_Aufgabe_.
Beantworte diese Fragen zum Textauszug über den Rechtsradikalismus:
1. Auf welchen Wert ist die AfD in der Prognose zur Bundestagswahl wieder gekommen?
2. Wie viele Menschen gingen bei den Massendemonstrationen auf die Straße?
3. Wie vielen DDR-Bürger:innen hat die Treuhand nach der Wende die Arbeit gekostet?

_Textauszug_.
◇ ◇ ◇

Über den Rechtsradikalismus
Über den Rechtsradikalismus

Er hat wohl vergessen, wie man normal winkt.
Die AfD ist, nach einem kurzen Einbruch wegen der Correctiv-Sache, wieder auf einer Prognose von rund 18% zur Bundestagswahl gekommen.
Die Massendemonstrationen, bei welchen rund 6 Millionen Menschen, wenn auch aus bürgerlichem Antifaschismus heraus, gegen die AfD und ihre „Remigrationspläne“ auf die Straße gingen, scheinen der AfD, wenn überhaupt zwei Prozentpunkte abgezogen zu haben, welche mit Sicherheit bis zur Wahl wieder aufgeholt werden können.
Ich will sagen, dass die Demonstrationen auch eine gewisse Naivität in sich hatten, wenn sie dachten, dass sie die längst normalisierte AfD-Bubble beeinflussen könnten.
Protest gegen einzelne Programmatiken der Rechtsradikalen, wie eben der „Remigration“, gehen davon aus, dass die Wähler:innen der AfD, sie wegen der Programmatik wählen – das ist aber falsch, selbst wenn sie das behaupten.
Nationalismus und Ostdeutschland
Die AfD ist seit ihrer Gründung 2015, insbesondere seit dem Einfluss des faschistischen „Höcke-Flügels“, ein vollkommen natürliches Produkt der Entwicklung der Widersprüche in Deutschland.
Der frühe Zuspruch der AfD im Osten ist der Beweis hierfür; die Entwicklung des Rechtsextremismus im Osten, wird vulgäridealistisch von Seiten bürgerlicher Politikwissenschaftlicher:innen gerne als personales Problem des Ostens dargestellt, da die Menschen dort ja „teilweise in einer Form diktatursozialisiert sind, dass sie auch nach 30 Jahren nicht in der Demokratie angekommen sind“ (Marco Wanderwitz, Ex-Ostbeauftragter)
Ohne zu Fragen; was hat diese Demokratie den Menschen im Osten denn gebracht?
Die Menschen in Ostdeutschland sind seit der Wende in einer Situation, in der prinzipiell auf sie herabgeschaut wird – auch auf das Land, welches sie einmal Heimat nannten.
Die „Altparteien“ stehen für die Menschen im Osten für die Treuhand, welche Zwei Drittel aller DDR-Bürger:innen nach der Wende die Arbeit gekostet hat, sie stehen für 34 Jahre unvollständige Begradigung der Ost-West-Disparität und Verhöhnung der Ostdeutschen, u.a. eben als „Diktatursozialisiert“.

◇ ◇ ◇

_Inhalt der Liste_.
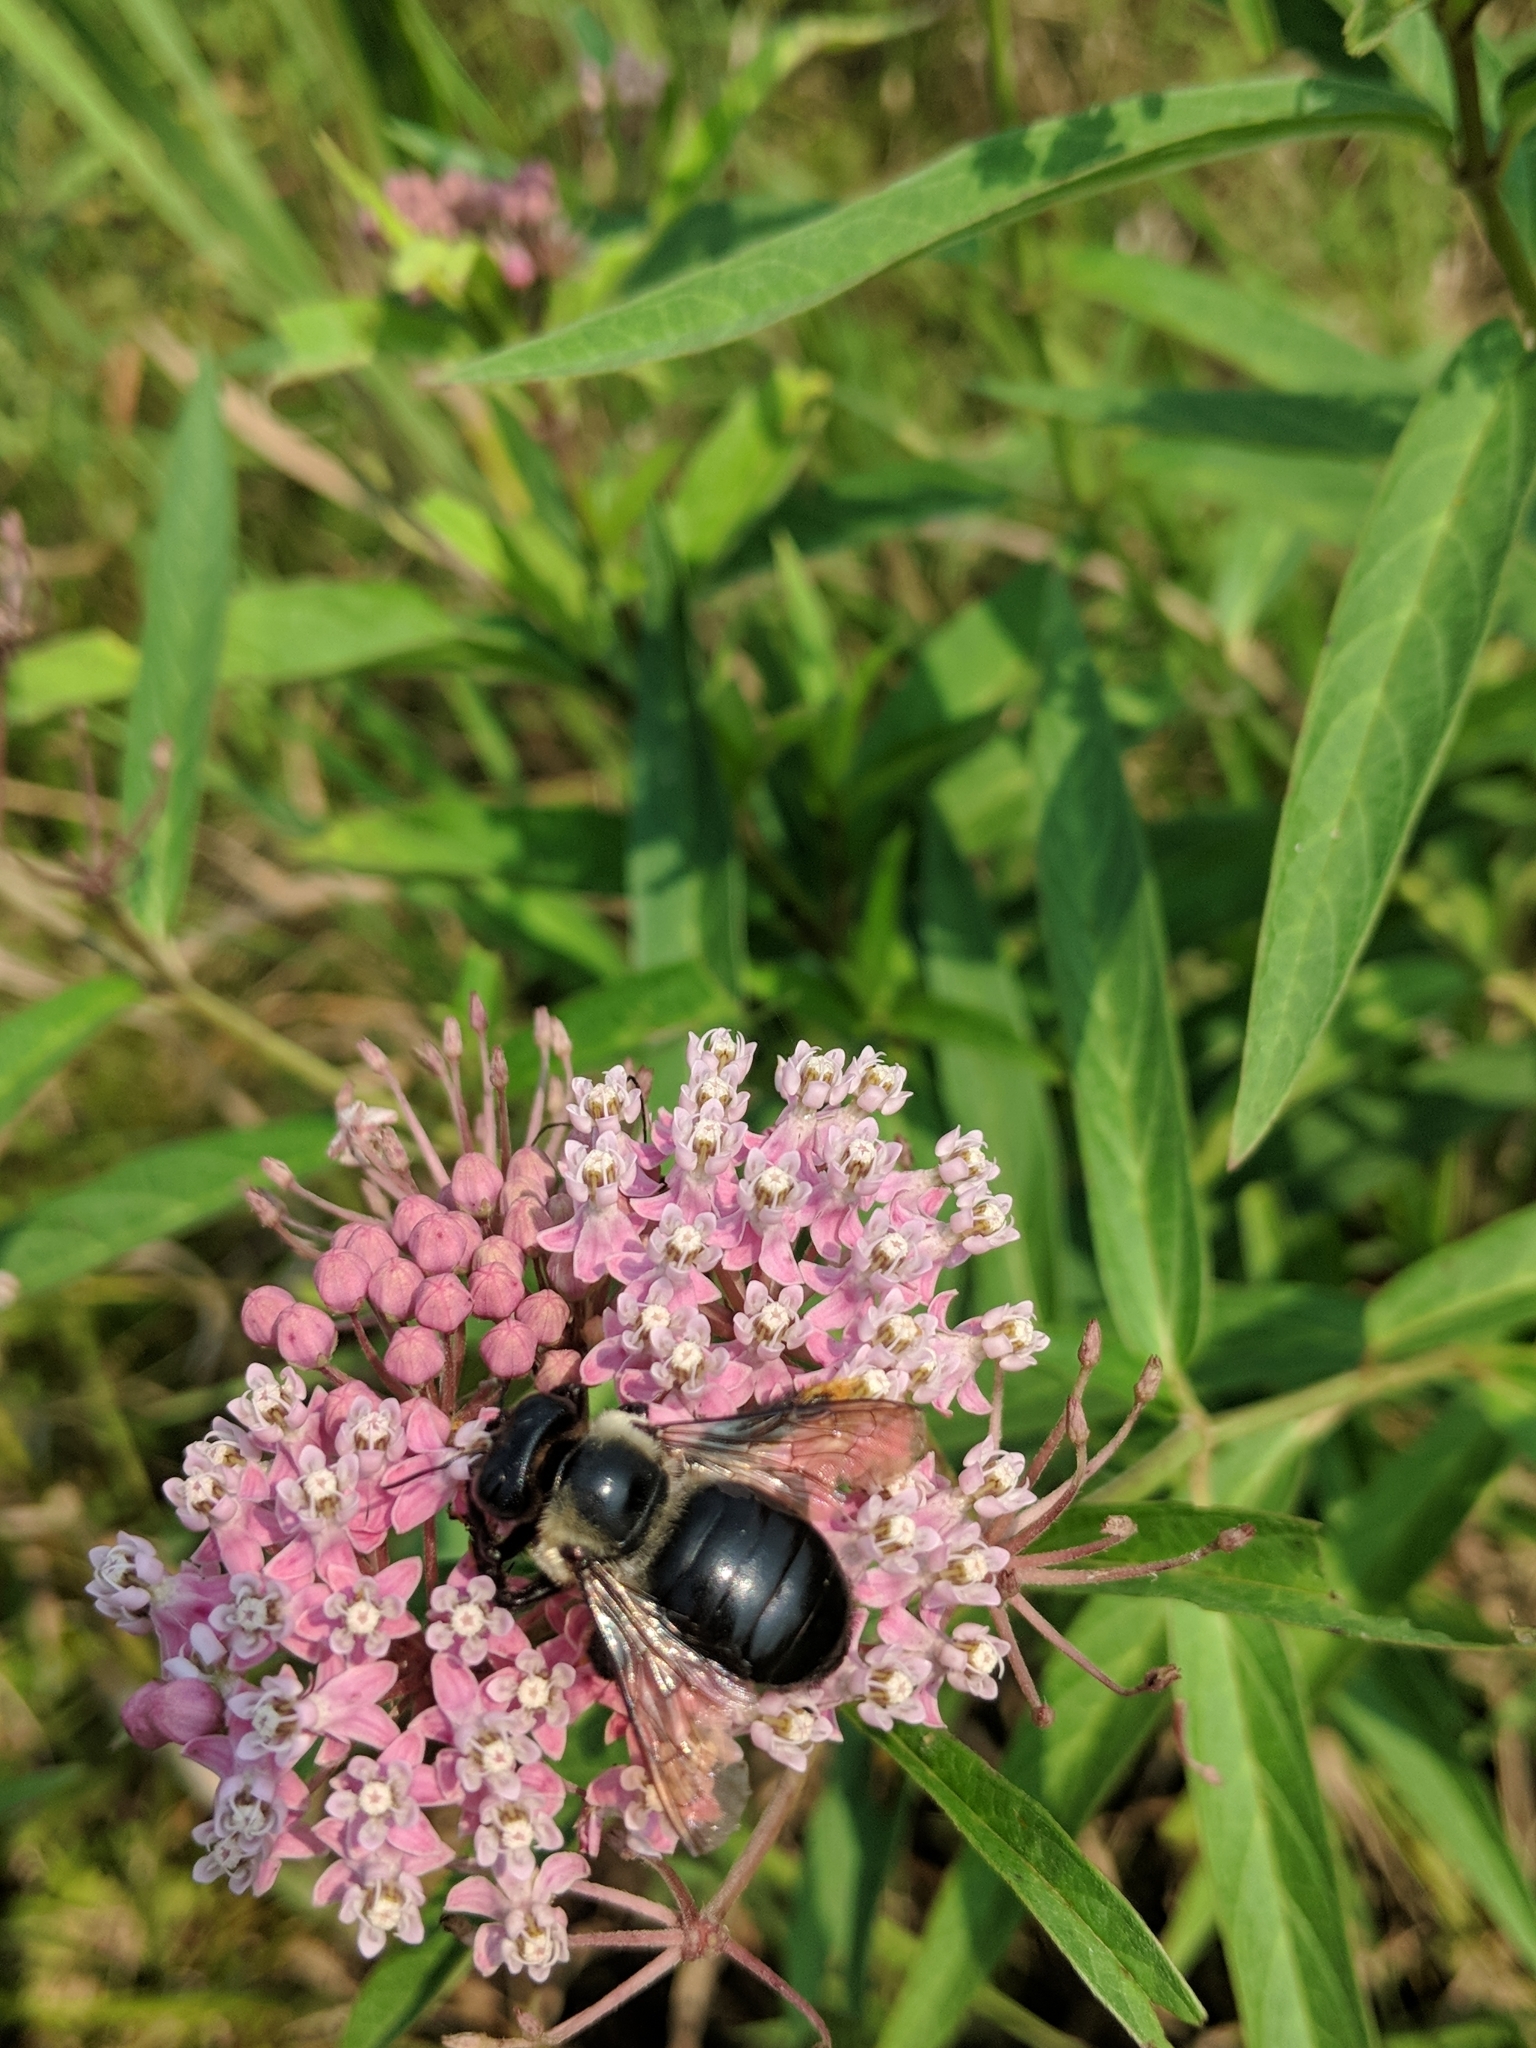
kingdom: Animalia
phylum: Arthropoda
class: Insecta
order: Hymenoptera
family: Apidae
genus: Xylocopa
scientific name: Xylocopa virginica
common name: Carpenter bee
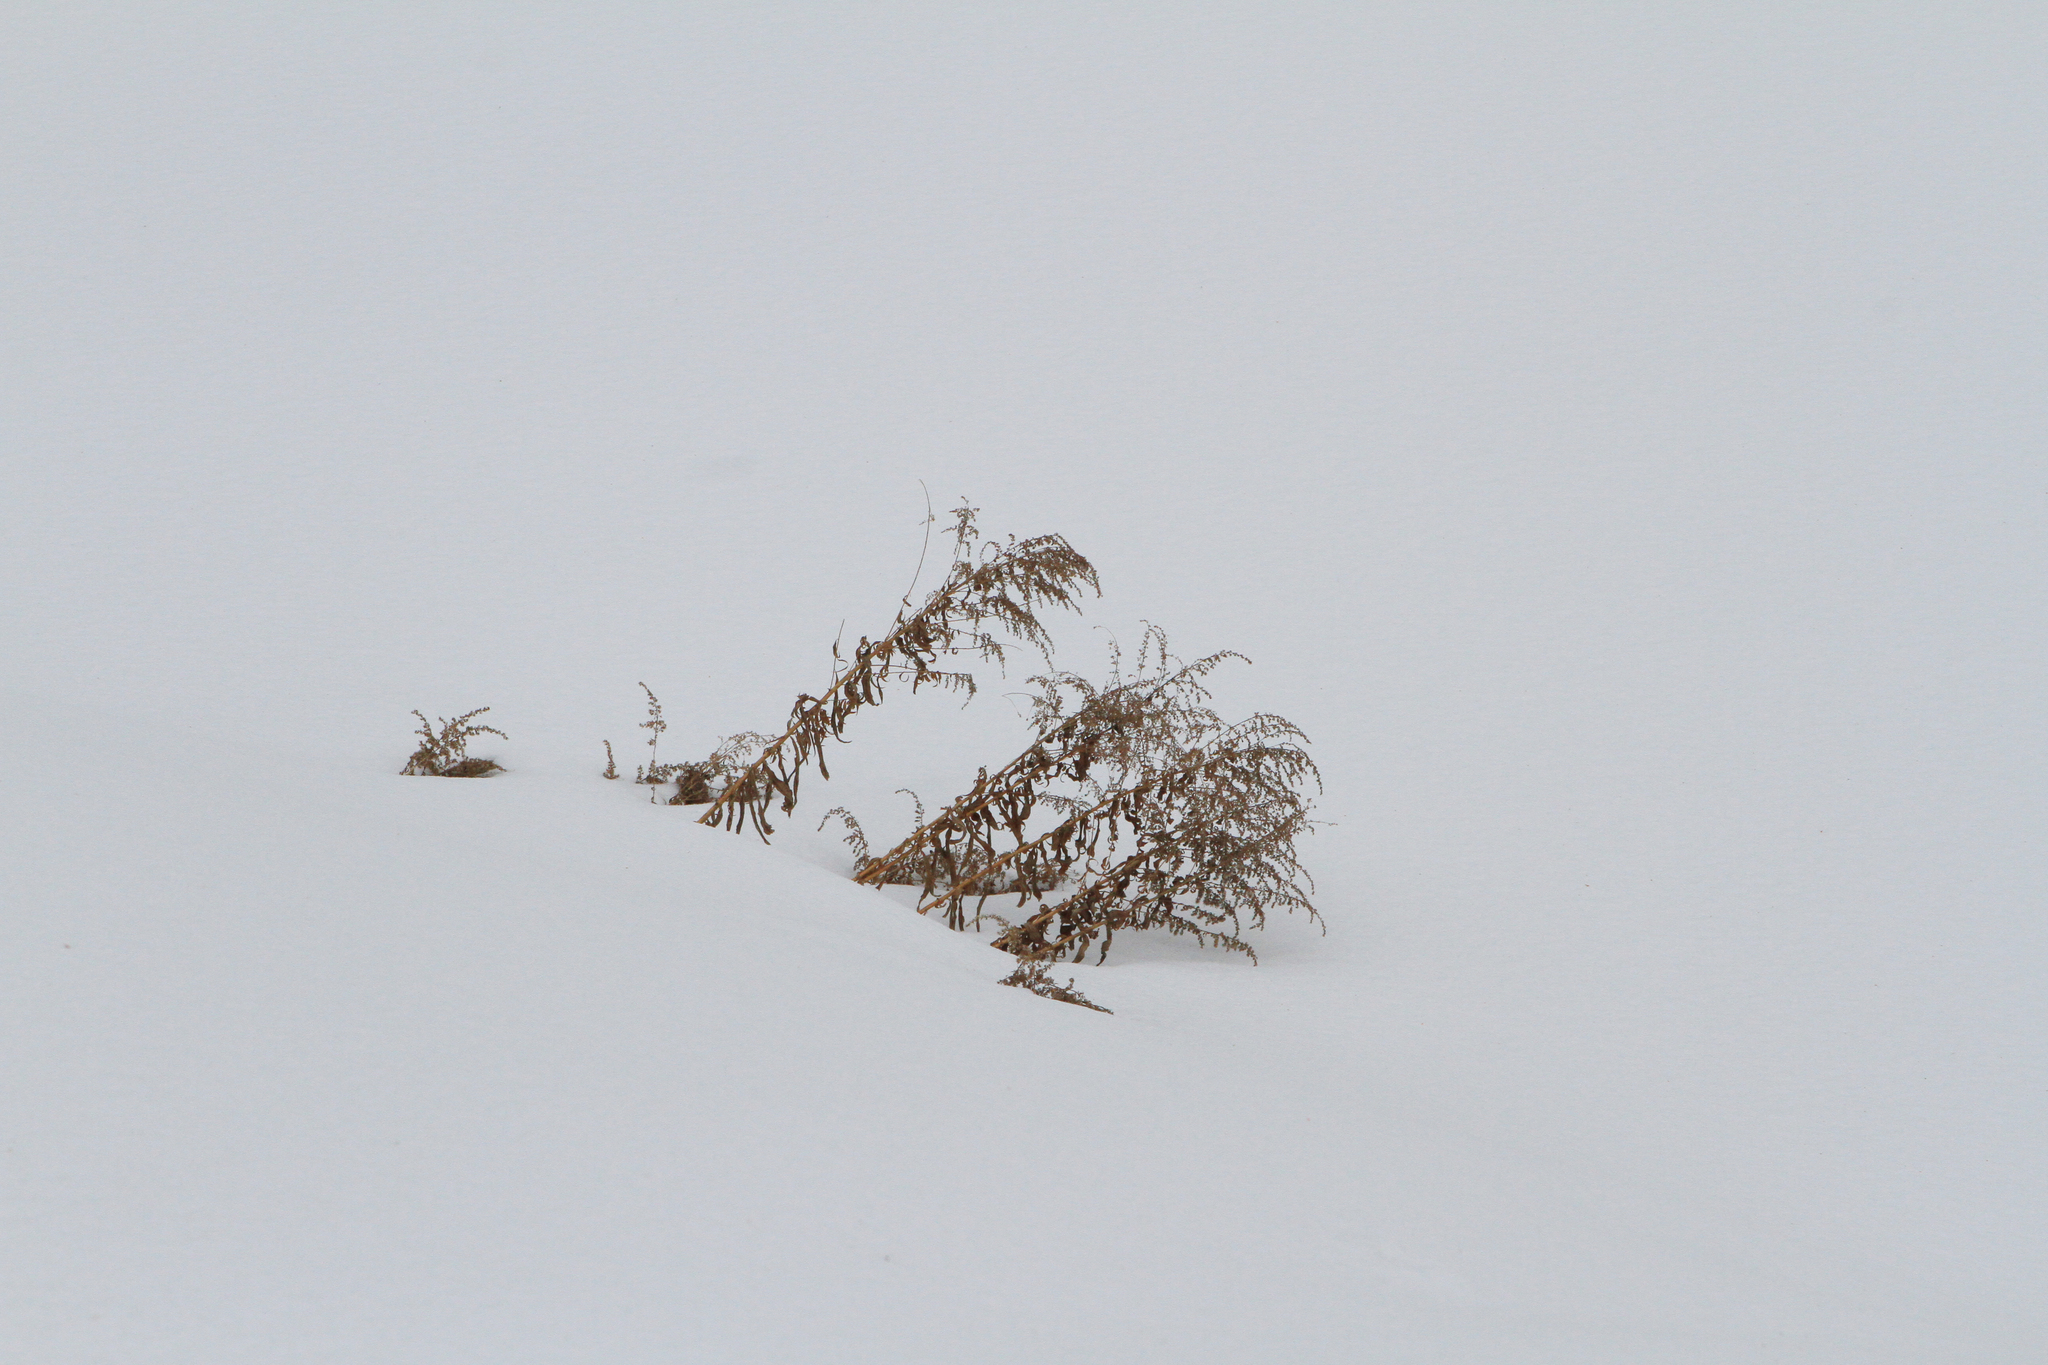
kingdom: Plantae
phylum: Tracheophyta
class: Magnoliopsida
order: Asterales
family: Asteraceae
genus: Solidago
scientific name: Solidago canadensis
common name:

◇ ◇ ◇

_Antwort_.
1. Auf rund 18 %.
2. Rund 6 Millionen.
3. Zwei Dritteln.